A function's docstring should:
- Summarize the function's behaviour
- Document its arguments, return value(s), side effects and exceptions raised
- Document any restrictions on when the function can be called (e.g. many of CKAN's API functions require some authorization)
- Start with a one-line summary of the function's effect, ending with a period, that gives the function's effect as a command, e.g. "Do X this and return Y", not as a description (e.g. don't write "Returns the pathname ...")
- If necessary followed by a blank line then a longer description
- The summary and description should not reiterate the arguments of the function as these can be seen from the header (but they should mention the return type which is not in the header)
CKAN docstrings deviate from PEP 257 in a couple of ways:
- We use '''triple single quotes''' around docstrings, not """triple double quotes""" (put triple single quotes around one-line docstrings as well as multi-line ones, it makes them easier to expand later)
- We use Sphinx directives for documenting parameters, exceptions and return values
Use Sphinx directives for documenting the parameters, exceptions and returns of functions:
- Use :param and :type to describe each parameter
- Use :returns and :rtype to describe each return (it's not necessary to include a :returns: directive if this would just repeat the first-line summary of the function, you can just give an :rtype: instead)
- Use :raises to describe each exception raised
- Give an example value for each param
Example:
def vocabulary_create(context, data_dict): '''Create a new tag vocabulary.
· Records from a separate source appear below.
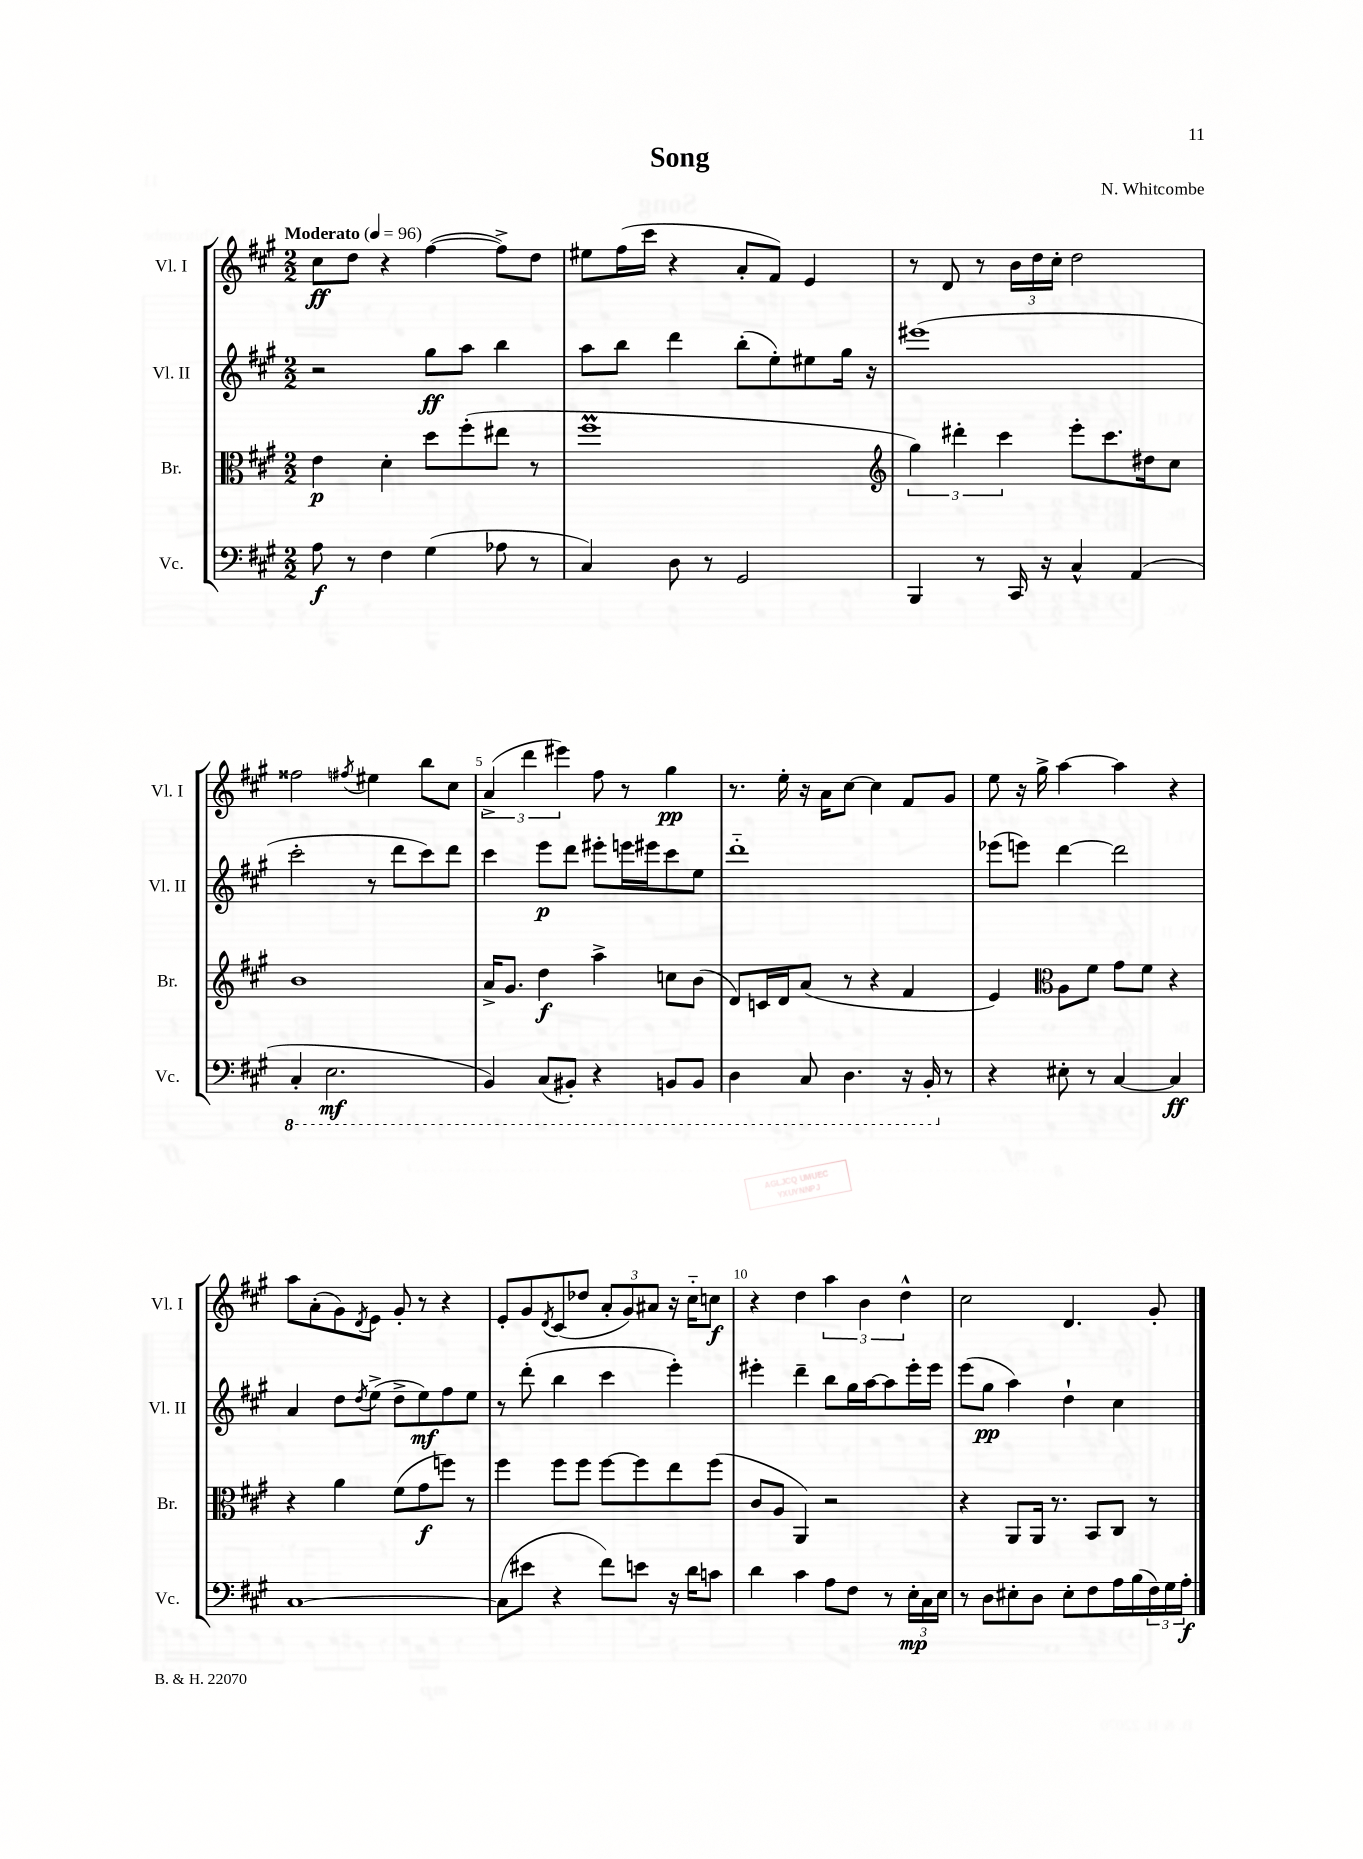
\header { title = "Song" composer = "N. Whitcombe" }
<<
\new StaffGroup <<
\new Staff = "s0" \with { instrumentName = "Vl. I" shortInstrumentName = "Vl. I" } {
    \clef treble \key a \major \numericTimeSignature \time 2/2 \tempo "Moderato" 4 = 96
    cis''8\ff d''8 r4 fis''4~( fis''8->) d''8 |
    eis''8 fis''16( cis'''16 r4 a'8-. fis'8) e'4 |
    r8 d'8 r8 \tuplet 3/2 { b'16 d''16 cis''16-. } d''2 |
    fisis''2 \acciaccatura { fis''8 } eis''4 b''8 cis''8 |
    \tuplet 3/2 { a'4->( d'''4 eis'''4) } fis''8 r8 gis''4\pp |
    r8. e''16-. r16 a'16 cis''8~ cis''4 fis'8 gis'8 |
    e''8 r16 gis''16-> a''4~ a''4 r4 |
    a''8 a'8-.( gis'8) \acciaccatura { d'8 } e'8 gis'8-. r8 r4 |
    e'8-. gis'8 \acciaccatura { d'8 } cis'8( des''8 \tuplet 3/2 { a'8-. gis'8) ais'8 } r16 cis''16-_ c''8\f |
    r4 d''4 \tuplet 3/2 { a''4 b'4 d''4-^ } |
    cis''2 d'4. gis'8-. \bar "|." |
}
\new Staff = "s1" \with { instrumentName = "Vl. II" shortInstrumentName = "Vl. II" } {
    \clef treble \key a \major \numericTimeSignature \time 2/2
    r2 gis''8\ff a''8 b''4 |
    a''8 b''8 d'''4 b''8-.( e''8-.) eis''8 gis''16 r16 |
    eis'''1( |
    cis'''2-. r8 d'''8 cis'''8) d'''8 |
    cis'''4 e'''8\p d'''8 eis'''8-. e'''16 eis'''16 cis'''8 e''8 |
    d'''1-_ |
    ees'''8( e'''8) d'''4~ d'''2 |
    a'4 d''8 \acciaccatura { d''8 } e''8->( d''8-> e''8\mf) fis''8 e''8 |
    r8 d'''8-.( b''4 cis'''4 e'''4-.) |
    eis'''4-. d'''4-- b''8 gis''16 a''16~ a''8 eis'''16-. eis'''16 |
    e'''8( gis''8\pp a''4) d''4-! cis''4 \bar "|." |
}
\new Staff = "s2" \with { instrumentName = "Br." shortInstrumentName = "Br." } {
    \clef alto \key a \major \numericTimeSignature \time 2/2
    e'4\p d'4-. d''8 fis''8-.( eis''8 r8 |
    fis''1\prall |
    \clef treble \tuplet 3/2 { gis''4) dis'''4-. cis'''4 } e'''8-. cis'''8. dis''16 cis''8 |
    b'1 |
    a'16-> gis'8. d''4\f a''4-> c''8 b'8( |
    d'8) c'16 d'16 a'8( r8 r4 fis'4 |
    e'4) \clef alto a8 fis'8 gis'8 fis'8 r4 |
    r4 a'4 fis'8( gis'8\f f''8) r8 |
    fis''4 fis''8 fis''8 fis''8~ fis''8 e''8 fis''8( |
    cis'8 a8 a,4) r2 |
    r4 a,8 a,16 r8. b,8 cis8 r8 \bar "|." |
}
\new Staff = "s3" \with { instrumentName = "Vc." shortInstrumentName = "Vc." } {
    \clef bass \key a \major \numericTimeSignature \time 2/2
    a8\f r8 fis4 gis4( aes8 r8 |
    cis4) d8 r8 gis,2 |
    b,,4 r8 cis,16 r16 cis4-^ a,4( |
    \ottava #-1 cis,4-. e,2.\mf |
    b,,4) cis,8( bis,,8-.) r4 b,,8 b,,8 |
    d,4 cis,8 d,4. r16 b,,16-. \ottava #0 r8 |
    r4 eis8-. r8 cis4~ cis4\ff |
    cis1~ |
    cis8( eis'8 r4 fis'8) e'8 r16 d'16 c'8 |
    d'4 cis'4 a8 fis8 r8 \tuplet 3/2 { e16-.\mp cis16 e16 } |
    r8 d8 eis8-. d8 eis8-. fis8 a16 b16( \tuplet 3/2 { fis16) gis16 a16-.\f } \bar "|." |
}
>>
>>
\layout { \context { \Score \override BarNumber.break-visibility = ##(#f #t #t) barNumberVisibility = #(every-nth-bar-number-visible 5) } }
You must be a sysadmin to create vocabularies. :param name: the name of the new vocabulary, e.g. ``'Genre'`` :type name: string :param tags: the new tags to add to the new vocabulary, for the format of tag dictionaries see ``tag_create()`` :type tags: list of tag dictionaries :returns: the newly-created vocabulary :rtype: dictionary '''
The phrases that follow :param foo:, :type foo:, or :returns: should not start with capital letters or end with full stops. These should be short phrases and not full sentences. If more detail is required put it in the function description instead.
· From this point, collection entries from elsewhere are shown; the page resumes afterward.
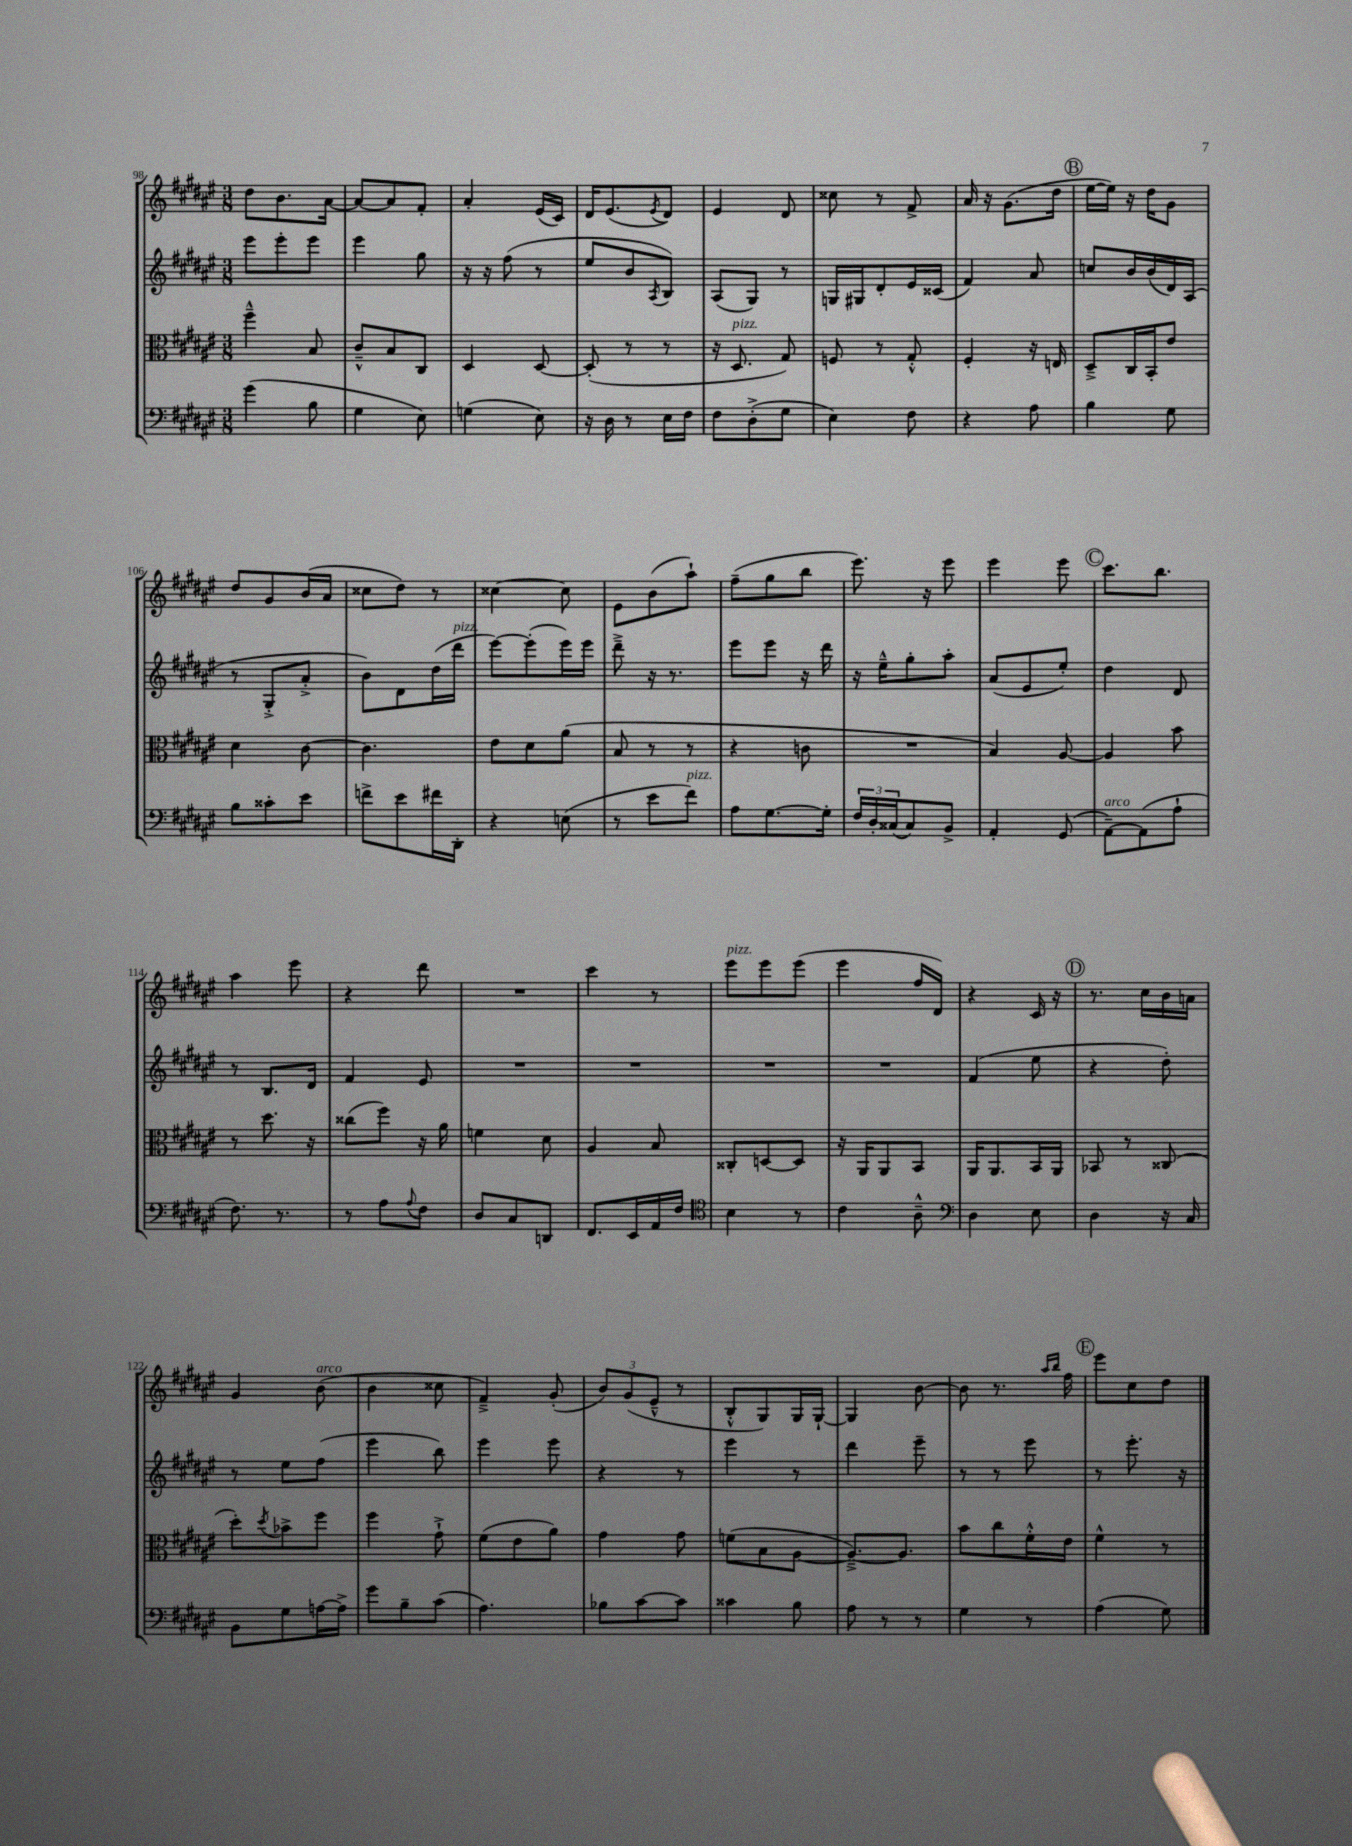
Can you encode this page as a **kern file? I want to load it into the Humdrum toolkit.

**kern	**kern	**kern	**kern
*staff4	*staff3	*staff2	*staff1
*clefF4	*clefC3	*clefG2	*clefG2
*k[f#c#g#d#a#e#]	*k[f#c#g#d#a#e#]	*k[f#c#g#d#a#e#]	*k[f#c#g#d#a#e#]
*M3/8	*M3/8	*M3/8	*M3/8
(4g#\	4ff#~^^\	8eee#\L	8dd#\L
.	.	8eee#'\	8.b\
8B\	8B/	8eee#\J	.
.	.	.	[16a#\Jk
=	=	=	=
4G#\	8c#~^^/L	4eee#\	8a#/_L
.	8B/	.	8a#/]
8E#\)	8C#/J	8gg#\	8f#'/J
=	=	=	=
(4G\	4D#/	16r	4a#'/
.	.	16r	.
.	.	(8ff#\	.
8E#\)	[8D#/	8r	(16e#/LL
.	.	.	16c#/JJ)
=	=	=	=
16r	(8D#'/]	8ee#/L	16d#/LK
16D#\	.	.	(8.e#/
8r	8r	8b/	.
.	.	8qA#/	8qe#/
16E#\LL	8r	8B/J)	8d#/J)
16F#\JJ	.	.	.
=	=	=	=
8F#\L	16r	(8A#/L	4e#/
.	8.D#/	.	.
(8D#'^\	.	8G#/J)	.
8G#\J	8G#/)	8r	8d#/
=	=	=	=
4E#\)	8F/	16G/LL	8cc##\
.	.	16G#/J	.
.	8r	8d#'/	8r
8F#\	8G#'^^/	16e#/L	8f#^/
.	.	(16c##/JJ	.
=	=	=	=
4r	4F#'/	4f#/)	16a#/
.	.	.	16r
.	.	.	(8.g#\L
8A#\	16r	8a#/	.
.	16E/	.	16dd#\Jk
=	=	=	=
4B\	8D#~^/L	8cc/L	[16ee#\LL
.	.	.	16ee#\]JJ)
.	16C#/L	16b/L	16r
.	16BB'/J	(16b/	16dd#\LK
8G#\	8e#/J	16d#/)	8g#\J
.	.	(16A#/JJ	.
=	=	=	=
8B\L	4d#\	8r	8dd#/L
8c##'\	.	8G#'^/L	8g#/
8e#\J	[8c#\	8a#'^/J	(16b/L
.	.	.	16a#/JJ
=	=	=	=
8f^\L	4.c#\]	8b\L)	8cc##\L
8e#\	.	8d#\	8dd#\J)
16f#\L	.	(16dd#\L	8r
16DD#'\JJ	.	16ddd#\JJ	.
=	=	=	=
4r	8e#\L	[8eee#\L)	[4cc##\
.	8d#\	(8eee#'\]	.
(8E\	(8a#\J	16eee#\L)	8cc##\]
.	.	16eee#\JJ	.
=	=	=	=
8r	8B/	8ddd#~^\	8e#\L
8e#\L	8r	16r	(8b\
.	.	8.r	.
8f#\J)	8r	.	8aa#`\J)
=	=	=	=
8A#\L	4r	8eee#\L	(8ff#~\L
[8.G#\	.	8eee#\J	8gg#\
.	8c\	16r	8bb\J
16G#'\]Jk	.	16ddd#\	.
=	=	=	=
24F#/LL	4.r	16r	8.eee#\)
24D#'/	.	.	.
.	.	16ee#~^^\LK	.
(24C##/J	.	.	.
8C##/)	.	8gg#'\	.
.	.	.	16r
8BB^/J	.	8aa#'\J	8eee#\
=	=	=	=
4AA#'/	4B/)	(8a#/L	4eee#\
.	.	8e#/	.
(8GG#/	[8A#/	8ee#'/J)	8eee#\
=	=	=	=
[8AA#~\L)	4A#/]	4dd#\	8.ccc#\L
(8AA#\]	.	.	.
.	.	.	8.bb\J
8A#`\J	8b\	8d#/	.
=	=	=	=
8.F#\)	8r	8r	4aa#\
.	8.dd#\	8.B/L	.
8.r	.	.	.
.	.	.	8eee#\
.	16r	16d#/Jk	.
=	=	=	=
8r	(8cc##\L	4f#/	4r
8A#\L	8ff#\J)	.	.
8qqA#/	.	.	.
8F#\J	16r	8e#/	8ddd#\
.	16a#\	.	.
=	=	=	=
8D#/L	4f\	4.r	4.r
8C#/	.	.	.
8DD/J	8d#\	.	.
=	=	=	=
8.FF#/L	4A#/	4.r	4ccc#\
16EE#/L	.	.	.
16AA#/	8B/	.	8r
16F#/JJ	.	.	.
=	=	=	=
*clefC4	*	*	*
4B\	8C##'/L	4.r	8eee#\L
.	[8D/	.	8eee#\
8r	8D/]J	.	(8eee#\J
=	=	=	=
4c#\	16r	4.r	4eee#\
.	16AA#/LK	.	.
.	8AA#/	.	.
8A#~^^\	8BB/J	.	16ff#/LL
.	.	.	16d#/JJ)
=	=	=	=
*clefF4	*	*	*
4D#\	16AA#/LK	(4f#/	4r
.	8.AA#/	.	.
8E#\	16BB/L	8ee#\	16c#/
.	16AA#/JJ	.	16r
=	=	=	=
4D#\	8BB-/	4r	8.r
.	8r	.	.
.	.	.	16cc#\LL
16r	(8C##/	8dd#'\)	16b\
16C#/	.	.	16a\JJ
=	=	=	=
8BB\L	8dd#'\L)	8r	4g#/
.	8qdd#/	.	.
8G#\	8b-^\	8ee#\L	.
[16A\L	8ff#\J	(8ff#\J	(8b\
16A^\]JJ	.	.	.
=	=	=	=
8g#\L	4ff#\	4eee#\	4b\
8B~\	.	.	.
(8c#\J	8g#`^\	8bb\)	8cc##\
=	=	=	=
4.A#\)	(8f#\L	4eee#\	4f#~^/)
.	8e#\	.	.
.	8a#\J)	8eee#\	(8g#'/
=	=	=	=
8B-\L	4g#\	4r	12b/L)
.	.	.	(12g#/
[8c#\	.	.	.
.	.	.	12e#~^^/J
8c#\]J	8g#\	8r	8r
=	=	=	=
4c##\	(8f\L	4eee#\	8B'^^/L
.	8B\	.	8G#/)
8B\	[8A#\J	8r	16G#/L
.	.	.	[16G#`/JJ
=	=	=	=
8A#\	8.A#~^/_L)	4ddd#\	4G#/]
8r	.	.	.
.	8.A#/]J	.	.
8r	.	8eee#~\	[8b\
=	=	=	=
4G#\	8b\L	8r	8b\]
.	8cc#\	8r	8.r
8r	16f#'^^\L	8eee#\	.
.	.	.	16qqaa#/LL
.	.	.	16qqbb/JJ
.	16e#\JJ	.	16ff#\
=	=	=	=
(4A#\	4f#^^\	8r	8eee#\L
.	.	8.eee#'\	8cc#\
8G#\)	8r	.	8dd#\J
.	.	16r	.
==	==	==	==
*-	*-	*-	*-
Indicate optional arguments by ending their :param directives with (optional) in brackets. Where relevant also indicate the default value: (optional, default: 5). It's also helpful to list all required parameters before optional ones.
You can also use a little inline reStructuredText markup in docstrings, e.g.
*stars for emphasis*
or ``double-backticks for literal text``
.
Docstrings from CKAN's action API are processed with autodoc and included in the API chapter of CKAN's documentation. The intended audience of these docstrings is users of the CKAN API and not (just) CKAN core developers.
In the Python source each API function has the same two arguments (context
and data_dict
), but the docstrings should document the keys that the
functions read from data_dict
and not context
and data_dict
themselves, as this is what the user has to POST in the JSON dict when calling
the API.
CKAN datasets used to be called packages and the old name still appears in the source, e.g. in function names like package_list(). When documenting functions like this write dataset not package, but the first time you do this put package after it in brackets to avoid any confusion, e.g.
def package_show(context, data_dict): '''Return the metadata of a dataset (package) and its resources.